_Exercise requirements_
Pull out every line of the listing below where "nodes" appears.

_Material provided_
####
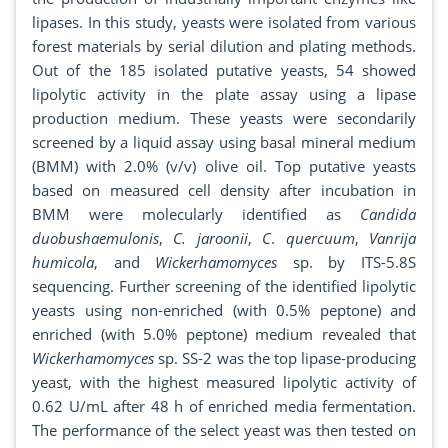
lipases. In this study, yeasts were isolated from various
forest materials by serial dilution and plating methods.
Out of the 185 isolated putative yeasts, 54 showed
lipolytic activity in the plate assay using a lipase
production medium. These yeasts were secondarily
screened by a liquid assay using basal mineral medium
(BMM) with 2.0% (v/v) olive oil. Top putative yeasts
based on measured cell density after incubation in
BMM were molecularly identified as
Candida
duobushaemulonis
,
C. jaroonii
,
C
.
quercuum
,
Vanrija
humicola
, and
Wickerhamomyces
sp. by ITS-5.8S
sequencing. Further screening of the identified lipolytic
yeasts using non-enriched (with 0.5% peptone) and
enriched (with 5.0% peptone) medium revealed that
Wickerhamomyces
sp. SS-2 was the top lipase-producing
yeast, with the highest measured lipolytic activity of
0.62 U/mL after 48 h of enriched media fermentation.
The performance of the select yeast was then tested on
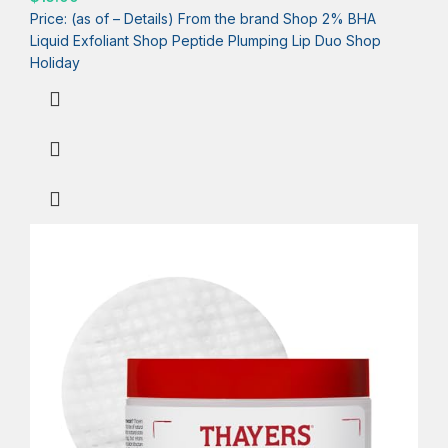
Price: (as of – Details) From the brand Shop 2% BHA
Liquid Exfoliant Shop Peptide Plumping Lip Duo Shop
Holiday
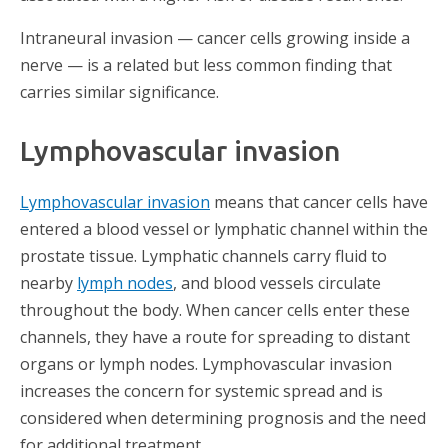
Intraneural invasion — cancer cells growing inside a
nerve — is a related but less common finding that
carries similar significance.
Lymphovascular invasion
Lymphovascular invasion
means that cancer cells have
entered a blood vessel or lymphatic channel within the
prostate tissue. Lymphatic channels carry fluid to
nearby
lymph nodes
, and blood vessels circulate
throughout the body. When cancer cells enter these
channels, they have a route for spreading to distant
organs or lymph nodes. Lymphovascular invasion
increases the concern for systemic spread and is
considered when determining prognosis and the need
for additional treatment.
####
_Task output_
lymph nodes
organs or lymph nodes. Lymphovascular invasion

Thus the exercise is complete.